Extracted information ::
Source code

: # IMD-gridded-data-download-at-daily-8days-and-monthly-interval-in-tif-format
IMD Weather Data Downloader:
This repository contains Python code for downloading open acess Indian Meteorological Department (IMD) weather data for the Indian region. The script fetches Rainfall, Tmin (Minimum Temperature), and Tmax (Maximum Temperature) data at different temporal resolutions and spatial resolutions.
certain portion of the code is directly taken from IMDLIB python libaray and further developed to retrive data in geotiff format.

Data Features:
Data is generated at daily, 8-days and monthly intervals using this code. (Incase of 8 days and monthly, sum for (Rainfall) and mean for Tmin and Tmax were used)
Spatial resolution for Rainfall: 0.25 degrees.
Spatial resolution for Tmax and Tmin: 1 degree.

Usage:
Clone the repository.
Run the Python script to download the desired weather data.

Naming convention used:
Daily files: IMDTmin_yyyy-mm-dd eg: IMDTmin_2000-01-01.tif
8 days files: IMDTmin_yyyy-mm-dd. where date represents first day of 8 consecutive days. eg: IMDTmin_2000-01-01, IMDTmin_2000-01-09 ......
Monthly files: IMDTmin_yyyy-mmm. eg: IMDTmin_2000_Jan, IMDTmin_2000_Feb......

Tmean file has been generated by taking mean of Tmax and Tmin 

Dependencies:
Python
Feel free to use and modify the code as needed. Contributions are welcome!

Task instructions ::
Return every line of the entries that contains the string "files", matching case exactly.

Reply to the task ::
Daily files: IMDTmin_yyyy-mm-dd eg: IMDTmin_2000-01-01.tif
8 days files: IMDTmin_yyyy-mm-dd. where date represents first day of 8 consecutive days. eg: IMDTmin_2000-01-01, IMDTmin_2000-01-09 ......
Monthly files: IMDTmin_yyyy-mmm. eg: IMDTmin_2000_Jan, IMDTmin_2000_Feb......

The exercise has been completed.